Le nombre d'espèces de coléoptères saproxyliques varie également en fonction des essences forestières en présence. Le chêne est considéré comme l'essence la plus "accueillante". Elle convient à environ 650 espèces de coléoptères saproxyliques, contre "seulement" 240 pour le hêtre et à peine 60 pour l'épicéa.

Les coléoptères aiment la lumière

Le bois mort, même en grandes quantités, ne suffit cependant pas. La lumière et l'ensoleillement sont tout aussi importants pour la biodiversité. Une étude dans la forêt d'Arlesheim, près de Bâle, a montré que le nombre d'espèces de coléoptères n'augmentait pas en présence soit de bois mort ou de plantes à fleurs. Lorsque le bois mort et les plantes à fleurs étaient présents, le nombre d'espèces de la Liste Rouge relevées sur le site d'étude était multiplié par deux.

Ces observations s'expliquent facilement: de nombreuses espèces de capricornes ou de buprestes vivent à l'état larvaire dans le bois mort où ils forent des galeries. A l'état adulte, ils se nourrissent souvent en priorité du pollen et du nectar des plantes à fleurs. Un grand nombre de coléoptères ont en outre des préférences en matière de couleurs. L'anthaxie du saule (Anthaxia salicis), par exemple, se régale surtout des corolles jaunes des renoncules.

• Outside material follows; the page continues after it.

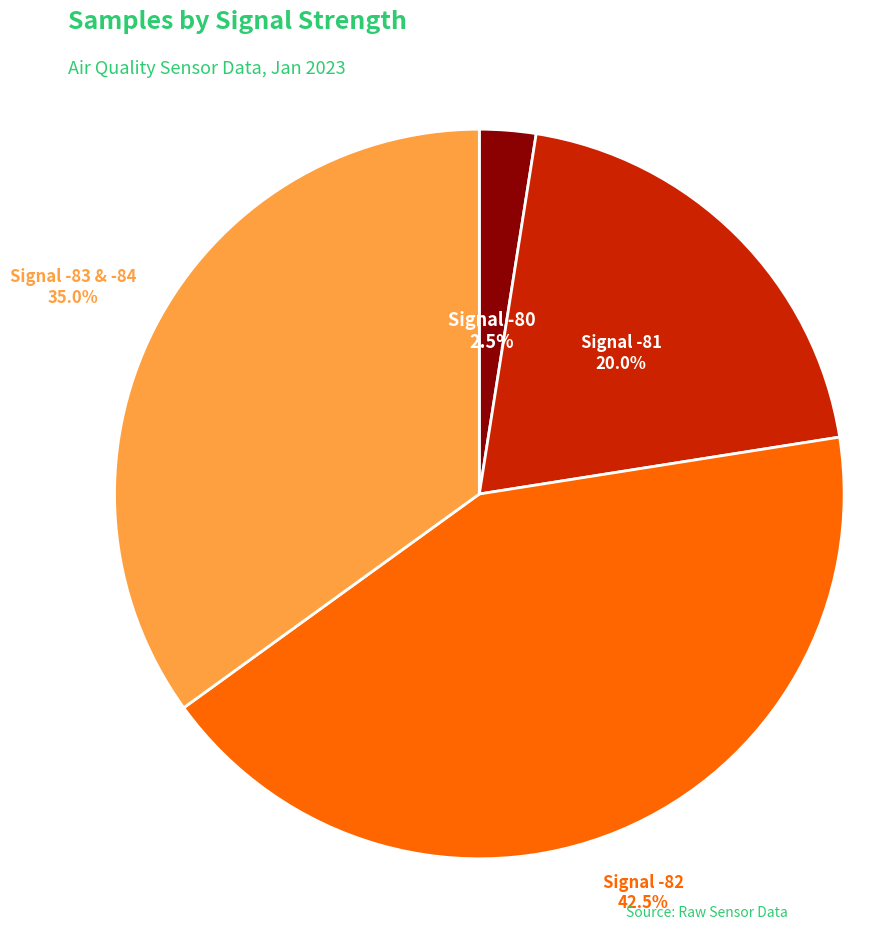

Does any single category account for the majority?

No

Des mesures en faveur des coléoptères saproxyliques

Les experts recommandent les mesures suivantes pour fournir des habitats optimaux aux coléoptères du bois:

    • augmenter les quantités de bois mort sous forme de souches, branches, troncs debout ou à terre, pour atteindre si possible 30 m3/ha;
    • maintenir les arbres morts sur pied et éventuellement les promouvoir par annélation;
    • entreposer ou déposer le bois mort autant que possible à des endroits ensoleillés ou mi-ombragés (lisières, clairières). Si le bois doit être empilé, recouvrir les tas avec de la tôle ondulée ou des planches et non avec des bâches plastiques, qui se transforment en pièges pour les insectes;
    • ajouter du bois mort "frais" tous les trois à cinq ans afin que divers stades de décomposition soient représentés;
    • éclaircir les peuplements forestiers pour augmenter le nombre de plantes à fleurs. La diversité de la flore dans le sous-bois peut être maintenue en taillant régulièrement le rajeunissement;
    • créer des lisières et des bords de chemin riches en espèces. Arbustes et plantes herbacées contribuent à assurer sur une longue période une offre abondante en fleurs et donc en pollen.